Distance: 16.5 (plus accidental detours)
Weather: rainy morning, interspersed with some violent hail; sunny intervals in the afternoon (yay!)
Number of accidental detours taken: 2
It was a day of four parts, three of which looked to be particularly hard-going. On two of those sections I also had straight lines plotted on the map, in the absence of any marked paths - which always suggests to me that the going will be slow and hard, particularly in the bog-fest conditions which continue to prevail.
Happily, things didn't turn out to be quite as difficult as I'd expected.
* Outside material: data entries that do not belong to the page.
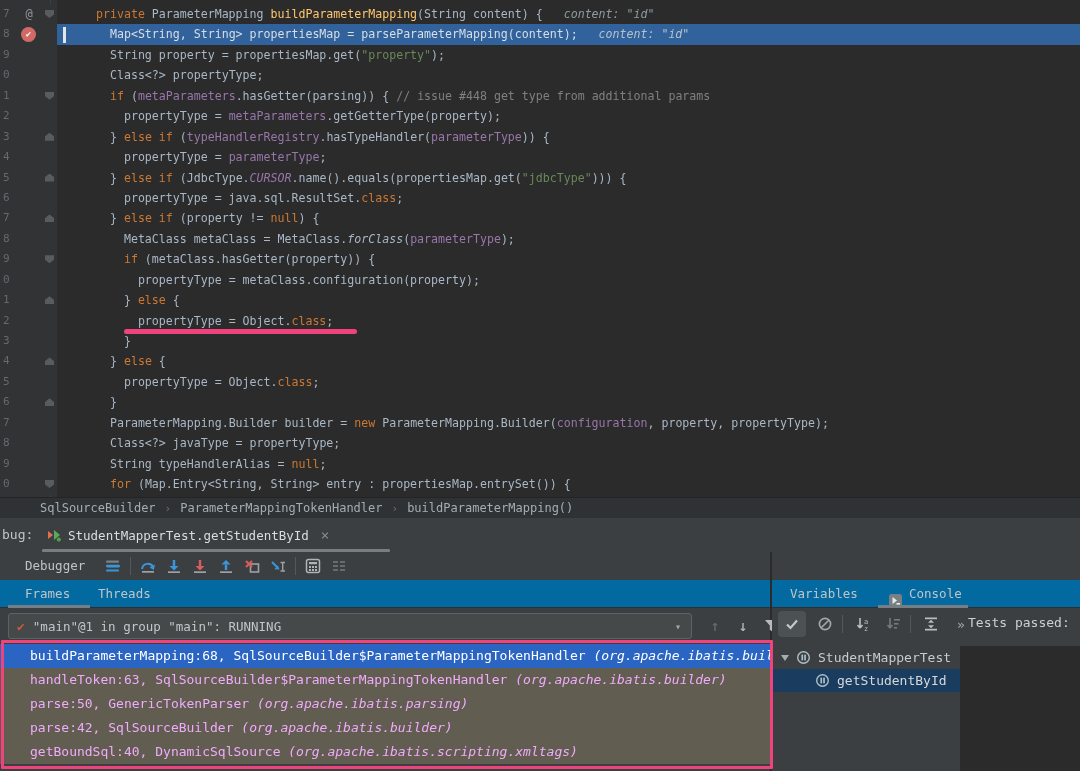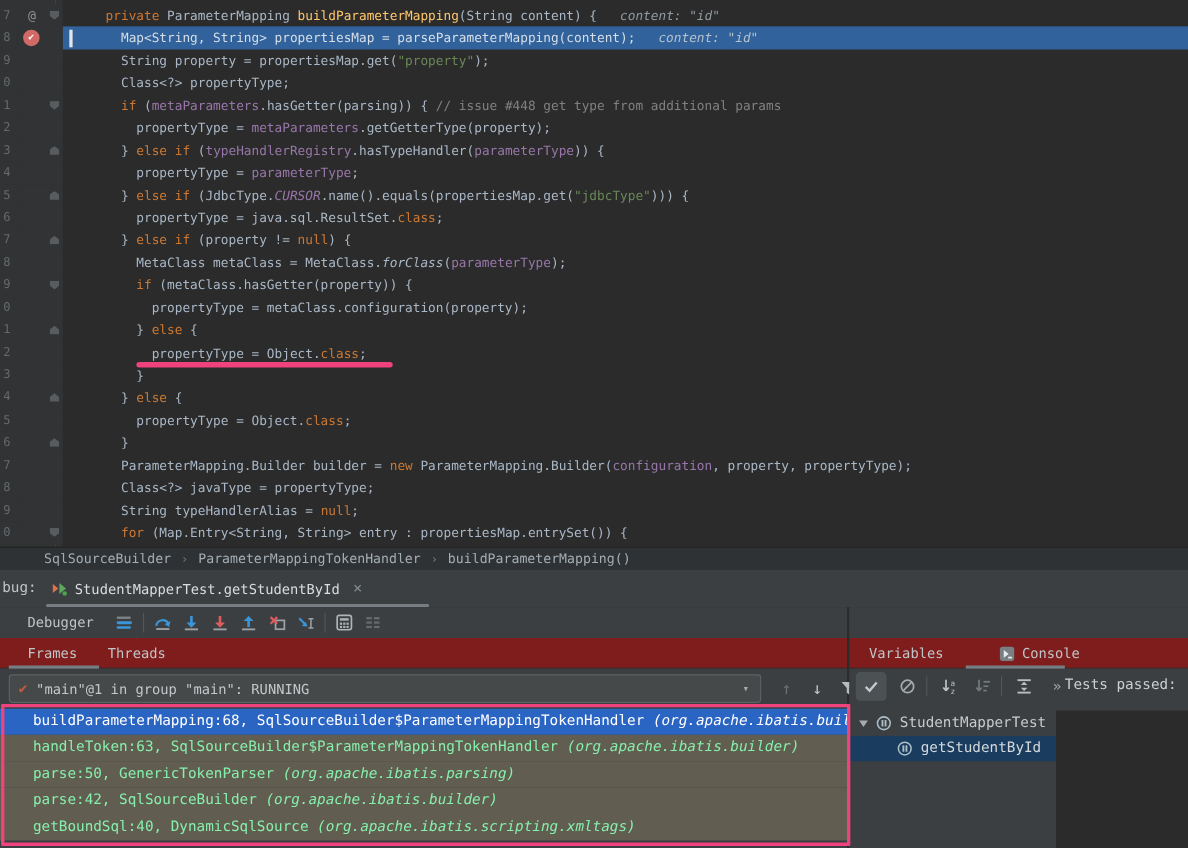--- a/index.html
+++ b/index.html
@@ -53,41 +53,41 @@
   #dbg-tab-close { font-size:14px; color:#878D90; margin-left:12px; }
   #dbg-tab-underline { position:absolute; left:42px; top:549px; width:348px; height:3px;
                        background:#767E83; border-radius:1px; }
 
   #debug-toolbar { position:absolute; left:0; top:552px; width:1080px; height:28px; background:#3C3F41; }
   #dbg-toolbar-title { position:absolute; left:25px; line-height:28px; font-size:12.5px; color:#C0C4C6; }
   #dbg-icons { position:absolute; left:100px; top:3px; display:flex; align-items:center; }
   .tb-icon { width:26px; height:22px; display:flex; align-items:center; justify-content:center; }
   .tb-sep { width:1px; height:18px; background:#54585A; margin:0 4px; }
 
-  #tabs-row { position:absolute; left:0; top:580px; width:1080px; height:28px; background:#7f1d1d;
+  #tabs-row { position:absolute; left:0; top:580px; width:1080px; height:28px; background:#0369a1;
               border-bottom:1px solid #2E3133;padding-left:12px; }
   .pane-tab { position:absolute; top:0; line-height:28px; font-size:12.5px; color:#C0C4C6; }
   #frames-underline { position:absolute; left:8px; top:25px; width:82px; height:3px; background:#767E83; }
   #console-underline { position:absolute; left:878px; top:25px; width:90px; height:3px; background:#767E83; }
   #vdiv { position:absolute; left:770px; top:552px; width:2px; height:219px; background:#2B2B2B; }
 
   
   #left-panel { position:absolute; left:0; top:608px; width:770px; height:163px; background:#3C3F41; }
   #thread-combo { position:absolute; left:8px; top:5px; width:684px; height:26px; background:#45494A;
                   border:1px solid #5E6262; border-radius:3px; display:flex; align-items:center; }
   #combo-check { color:#C75B3F; font-size:13px; margin-left:8px; }
   #combo-text { font-size:12.5px; color:#C3C7C9; margin-left:8px; white-space:nowrap; overflow:hidden; }
   #combo-arrow { position:absolute; right:10px; color:#A6ABAD; font-size:10px; }
   .thr-btn { position:absolute; top:5px; width:26px; height:26px; display:flex; align-items:center;
              justify-content:center; font-size:15px; }
 
   
   #frames-list { position:absolute; left:0; top:36px; width:770px; height:127px; overflow:hidden; }
   .fr { height:24px; line-height:24px; font-size:13px; padding-left:30px; white-space:nowrap;
-        overflow:hidden; background:#615D50; color:#86efac; }
+        overflow:hidden; background:#615D50; color:#f0abfc; }
   .fr .pkg { font-style:italic; }
   .fr.sel { background:#2A65C4; color:#FFFFFF; }
   #pink-box { position:absolute; left:1px; top:640px; width:772px; height:129px;
               border:3px solid #F0437E; border-radius:1px; pointer-events:none; z-index:60; }
 
   
   #right-panel { position:absolute; left:772px; top:608px; width:308px; height:163px;
                  background:#3C3F41; overflow:hidden; }
   #rp-toolbar { position:absolute; left:0; top:0; width:308px; height:32px; }
   .rp-icon { position:absolute; top:3px; width:26px; height:26px; display:flex;
@@ -390,21 +390,21 @@
           </svg>
         </div>
       </div>
   </div>
 
   <div id="tabs-row">
     <span class="pane-tab" style="left:25px">Frames</span>
     <span class="pane-tab" style="left:98px">Threads</span>
     <div id="frames-underline"></div>
     <span class="pane-tab" style="left:790px">Variables</span>
-    <span class="pane-tab" style="left:908px; display:flex; align-items:center; gap:6px">
+    <span class="pane-tab" style="left:888px; display:flex; align-items:flex-end; gap:6px">
       <span id="console-tab-icon">
           <svg width="15" height="15">
             <rect x="1" y="1" width="13" height="13" rx="2.5" fill="#788084"></rect>
             <polygon points="4.5,4 9,7.5 4.5,11" fill="#E8ECEE"></polygon>
             <rect x="8.5" y="10" width="3.5" height="1.6" fill="#E8ECEE"></rect>
           </svg>
         </span>
       <span>Console</span>
     </span>
     <div id="console-underline"></div>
I don't know what animal(s) had formed the trods through the first two miles of mountainous knotted-grass tussocks and bog, but by taking a path over the top of the lumpy bits and following those trods the going was a touch easier than it looked from a distance.
The second section, in contrast to the tussocky, rolling nothingness of the first, looked more like grazing land (so far the farmed land we've crossed has probably been 99.9% sheep farming, a notable number of fields full of horses, and just two fields of cows), and was more rugged. Our path was low-level and took us through many bogs as the rain and hail alternated with each other. But even so, I was rather enjoying the surroundings.
After a very confusing passage through a forest (the presence of waymarked bridleways which don't exist on the map served to cause the confusion, misdirection and backtracking), we arrived in Strata Florida, a place which comprises only a very small chapel, a very large graveyard, some abbey ruins, a car park and some toilets. The latter served us well, as I brewed up some tea in the shelter of the ladies and we sat in the lee of the building for our lunch. As an added bonus, there were hints of sunshine and the oppressive cloud cover of the last few days had become less threatening, fluffier clouds. I was even so brave as to take off my overtrousers!
After our third 'official footpath rerouting' of the day (I'm all for the diversion of footpaths such that they don't pass through farmyards, but it would be nice if the diversion was made clear before you've walked 250 yards too far!), we headed up into llyn country. Bizarrely, along the perfectly good track, there were waymarker posts galore. We'd seen none on the indistinct bridleway of the morning.
After a little road section, we got to the fourth part of the day, which I expected to see us down to 1mph. It's lumpy bumpy terrain, with no paths marked and with the suggestion of bogginess (yes, more!). That section turned out to be a positive joy.
First there was the stumbling across of a bothy. Often when we see a remote building marked on a map I'll joke about it being a bothy whereas usually it's a ruin or a sheepfold. It hadn't even crossed my mind that this one would be anything interesting, but it turned out to be a bothy with a gas cooker, hot and cold running water and a flush toilet. With two chaps, John and Mike in residence, and with a massive fire burning, it was so very tempting to stay.
We did stay for a cup of tea and a chat, and mumbled about the possibility of cutting short and getting up mega early in the morning to make up the distance. However, tomorrow is looking to be another hard day (as is every day except Saturday week, actually), and the desire not to make it even harder won over the desire for another night of comfort.
To round off the day nicely, the arduous yomp to our night stop turned out to be a reasonably straight forward yomp. Like this morning, by taking a line over the tops of some lumps we avoided the worst off the tussocks and bogs and found vehicle tracks for much of the way.
We had wanted to walk a little bit further than we have, but we employed the rule of 'if you see a really good pitch within half a mile of the end of the day (or within half an hour of sundown), then use it'. It's a tad breezy, having no shelter at all, and that wind is chilling indeed, but it's a good pitch in a spectacular spot in this lumpy landscape speckled with llyns.
So, another enjoyable day inspite of the weather (and the constant wading through bogs). I imagine there'd be superlatives galore if we could have a day of sunshine!